Ah yes, it’s a clash as old as The Clash when Max’s high school girlfriend Angie moves to town, an event for which he demands the gang be on their best behavior. “Do not tell her your theory that the ideal murder weapon would be knife that absorbs blood,” Max tells Alex. “But it would!” she (accurately) declares. As Max’s college girlfriend, Penny warns that her jealous wrath might express itself in a variety of devastating ways, but as soon as Angie (an underutilized Riki Lindhome) arrives, Penny is all hugs and kisses and refurbished vintage coat racks.

After Dave, currently prepping for an interview on Crazy Randy’s Meat and Greet, starts court Angie, Max invokes the Guy Code, thereby legally and cosmically disallowing Dave from ever attempting to sex her up. Dave scoffs at Max’s anger, since he’s, you know, gay. To prove his point about the sanctity of all exes, Max lays the smooch to end all smooch on Alex. “He’s kissing her like she has a penis,” Brad gasps. Unfortunately, the kiss sparks a new, exceedingly futile crush in sweet Alex’s big blond doll head. If I had to pick, I’d say the MVPs (which is a thing I’ve heard of!) for this episode would have to be Alex and Jane. Caught up in her earnest affections, Alex cannot help but buy Max a matching scarf for when they eventually go couples snowboarding. “I bought you a harmonica!,” she proudly tells him, before frantically wheezing a little ditty, her eyes bright and hopeful even as the rest of the group cringes away in horror. Likewise Jane amps up her delightfully awkward physicality in her attempt to find a work husband, having found out about the existence of Brad’s work wife Vanessa. In her attempts to flirt, Jane leers at the mailman Hector, her angular shoulders do the shimmy shake, and she ends up with her fingers and later a stapler jammed seductively in her mouth. All of which adds up to a visit to the HR Department! Luckily Steve in HR would make an excellent work spouse. Or, rather, he would, if he hadn’t assumed his casual drink date with Jane, Brad and Vanessa was the pretext for a fourgy. “Who are you going to report me to? I’m God!” he declares whilst clad only in his tightie whities, various tropical fruits clutched in his sweaty hands for some unknowable dark sexual purpose.

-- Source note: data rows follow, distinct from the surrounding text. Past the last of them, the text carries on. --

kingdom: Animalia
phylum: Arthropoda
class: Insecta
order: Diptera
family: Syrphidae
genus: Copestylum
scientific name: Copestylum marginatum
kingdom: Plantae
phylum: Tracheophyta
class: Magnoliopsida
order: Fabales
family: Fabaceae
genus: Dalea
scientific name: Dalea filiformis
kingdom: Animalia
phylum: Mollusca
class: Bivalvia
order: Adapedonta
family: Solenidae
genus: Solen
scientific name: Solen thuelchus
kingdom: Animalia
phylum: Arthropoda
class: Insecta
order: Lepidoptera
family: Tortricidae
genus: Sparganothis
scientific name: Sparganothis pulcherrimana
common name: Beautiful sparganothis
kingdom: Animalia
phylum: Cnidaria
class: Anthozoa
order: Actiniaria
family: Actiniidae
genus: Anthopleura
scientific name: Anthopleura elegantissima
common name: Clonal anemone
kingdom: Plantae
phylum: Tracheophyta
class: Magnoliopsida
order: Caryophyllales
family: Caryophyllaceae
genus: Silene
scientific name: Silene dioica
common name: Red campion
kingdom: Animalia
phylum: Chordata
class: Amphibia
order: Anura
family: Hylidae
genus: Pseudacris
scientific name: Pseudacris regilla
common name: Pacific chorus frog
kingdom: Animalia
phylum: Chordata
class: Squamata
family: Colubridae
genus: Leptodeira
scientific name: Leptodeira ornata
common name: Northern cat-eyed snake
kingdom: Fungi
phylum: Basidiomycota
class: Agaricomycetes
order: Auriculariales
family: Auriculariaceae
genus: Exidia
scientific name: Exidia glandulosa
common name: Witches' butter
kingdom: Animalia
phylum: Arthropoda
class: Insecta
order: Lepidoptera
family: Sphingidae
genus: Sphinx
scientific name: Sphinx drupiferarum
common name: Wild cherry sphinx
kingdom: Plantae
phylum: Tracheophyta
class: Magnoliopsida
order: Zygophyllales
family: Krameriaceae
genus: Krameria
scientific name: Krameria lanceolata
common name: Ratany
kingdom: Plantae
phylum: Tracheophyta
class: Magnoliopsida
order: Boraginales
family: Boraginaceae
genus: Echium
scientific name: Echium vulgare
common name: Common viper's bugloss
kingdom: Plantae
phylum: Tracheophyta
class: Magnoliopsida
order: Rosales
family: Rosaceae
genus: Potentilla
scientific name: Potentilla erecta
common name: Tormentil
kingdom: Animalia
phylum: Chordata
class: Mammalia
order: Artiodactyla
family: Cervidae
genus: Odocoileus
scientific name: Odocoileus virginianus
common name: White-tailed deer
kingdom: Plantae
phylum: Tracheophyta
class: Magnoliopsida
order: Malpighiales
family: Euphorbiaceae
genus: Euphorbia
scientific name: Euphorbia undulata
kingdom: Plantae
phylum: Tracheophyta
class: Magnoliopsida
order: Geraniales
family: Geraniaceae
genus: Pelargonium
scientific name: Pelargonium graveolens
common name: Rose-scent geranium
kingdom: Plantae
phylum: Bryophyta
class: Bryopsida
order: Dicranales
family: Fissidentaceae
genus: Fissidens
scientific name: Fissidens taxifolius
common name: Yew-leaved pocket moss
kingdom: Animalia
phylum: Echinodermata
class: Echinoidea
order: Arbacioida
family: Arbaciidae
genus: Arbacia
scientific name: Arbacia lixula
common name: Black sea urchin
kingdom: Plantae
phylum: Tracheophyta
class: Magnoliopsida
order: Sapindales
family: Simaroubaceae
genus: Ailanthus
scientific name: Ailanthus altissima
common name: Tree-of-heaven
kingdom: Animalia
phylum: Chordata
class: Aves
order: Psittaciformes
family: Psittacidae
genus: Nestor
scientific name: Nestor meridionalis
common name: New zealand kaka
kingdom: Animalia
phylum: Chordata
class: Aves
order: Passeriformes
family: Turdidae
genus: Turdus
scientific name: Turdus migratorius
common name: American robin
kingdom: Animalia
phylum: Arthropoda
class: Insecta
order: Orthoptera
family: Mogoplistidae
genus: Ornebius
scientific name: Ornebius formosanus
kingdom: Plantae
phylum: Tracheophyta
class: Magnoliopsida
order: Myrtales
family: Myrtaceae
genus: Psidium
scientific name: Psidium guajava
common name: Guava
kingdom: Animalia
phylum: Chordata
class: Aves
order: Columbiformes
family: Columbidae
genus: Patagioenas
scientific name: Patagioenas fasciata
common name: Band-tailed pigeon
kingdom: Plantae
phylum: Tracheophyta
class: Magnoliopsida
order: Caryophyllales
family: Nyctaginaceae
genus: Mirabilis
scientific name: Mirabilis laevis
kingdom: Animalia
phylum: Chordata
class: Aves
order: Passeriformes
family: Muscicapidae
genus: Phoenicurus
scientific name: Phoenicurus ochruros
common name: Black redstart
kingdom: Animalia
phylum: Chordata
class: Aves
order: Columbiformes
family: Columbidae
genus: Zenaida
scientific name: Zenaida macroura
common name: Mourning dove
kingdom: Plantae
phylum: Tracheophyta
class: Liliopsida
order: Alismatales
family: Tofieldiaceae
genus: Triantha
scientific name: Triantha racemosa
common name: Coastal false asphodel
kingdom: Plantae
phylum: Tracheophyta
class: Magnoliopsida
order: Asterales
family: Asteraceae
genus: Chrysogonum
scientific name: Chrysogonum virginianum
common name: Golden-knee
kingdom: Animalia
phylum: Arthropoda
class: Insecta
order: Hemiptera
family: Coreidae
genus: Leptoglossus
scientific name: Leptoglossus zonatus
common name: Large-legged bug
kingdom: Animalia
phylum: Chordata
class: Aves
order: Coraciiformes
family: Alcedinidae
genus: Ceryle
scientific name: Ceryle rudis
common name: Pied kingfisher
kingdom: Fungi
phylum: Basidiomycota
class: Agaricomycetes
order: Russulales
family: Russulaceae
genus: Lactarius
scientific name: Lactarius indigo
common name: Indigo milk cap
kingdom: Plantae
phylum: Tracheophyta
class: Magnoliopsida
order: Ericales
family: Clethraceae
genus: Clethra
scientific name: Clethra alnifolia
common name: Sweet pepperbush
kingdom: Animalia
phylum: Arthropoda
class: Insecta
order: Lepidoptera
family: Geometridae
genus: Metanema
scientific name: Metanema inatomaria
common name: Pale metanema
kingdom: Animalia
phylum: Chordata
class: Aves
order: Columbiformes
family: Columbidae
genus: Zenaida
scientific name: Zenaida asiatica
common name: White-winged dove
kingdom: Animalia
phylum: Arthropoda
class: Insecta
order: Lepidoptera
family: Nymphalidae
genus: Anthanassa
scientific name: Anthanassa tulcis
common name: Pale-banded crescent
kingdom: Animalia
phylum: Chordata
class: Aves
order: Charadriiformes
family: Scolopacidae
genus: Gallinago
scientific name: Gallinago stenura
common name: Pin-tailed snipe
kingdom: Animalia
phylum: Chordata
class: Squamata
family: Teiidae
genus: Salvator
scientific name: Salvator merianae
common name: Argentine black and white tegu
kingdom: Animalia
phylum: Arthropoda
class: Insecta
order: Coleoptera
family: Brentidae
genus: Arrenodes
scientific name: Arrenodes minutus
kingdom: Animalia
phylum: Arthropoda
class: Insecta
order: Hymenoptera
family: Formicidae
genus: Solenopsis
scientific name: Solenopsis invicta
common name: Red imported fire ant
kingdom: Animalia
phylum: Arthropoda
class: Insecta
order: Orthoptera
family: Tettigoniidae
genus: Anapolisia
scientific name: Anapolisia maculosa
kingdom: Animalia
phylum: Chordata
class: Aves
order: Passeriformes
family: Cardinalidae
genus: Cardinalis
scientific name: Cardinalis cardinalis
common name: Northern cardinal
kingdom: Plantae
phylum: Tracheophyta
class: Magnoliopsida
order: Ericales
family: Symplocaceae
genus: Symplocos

Despite the fact that Max is truly and forever into duderuses, he can’t help but lose his shit for real when he finds out Dave has been seeing Angie behind his back. Declaring all codes null and void he ruins Dave’s meat interview by revealing his tendency to prepare food in his undies whilst belting Indigo Girls. Crazy Randy may have been working in the street meat field for years, but this? This is unacceptable. Dave goes on to violate the building code by smashing a load-bearing pillar in Max’s apartment. Max then violates the Hair Code for Men by giving Dave a tight home permanent when he’s asleep. “Temple Grandin!,” the gang howls. “It’s Pat!” Finally, Max, the guy who once found a cricket in his mouth, admits that his feelings about his ex may not be rational now that his sexuality is man-centric, but they are genuine; he can’t help that he so crazy. Dave agrees to back off, and Penny successful purges Alex of her Max crush: by forcing her to watch him eat a sloppy juicy loose meat sandwich with his shirt off. Seriously, that sandwich was oozing.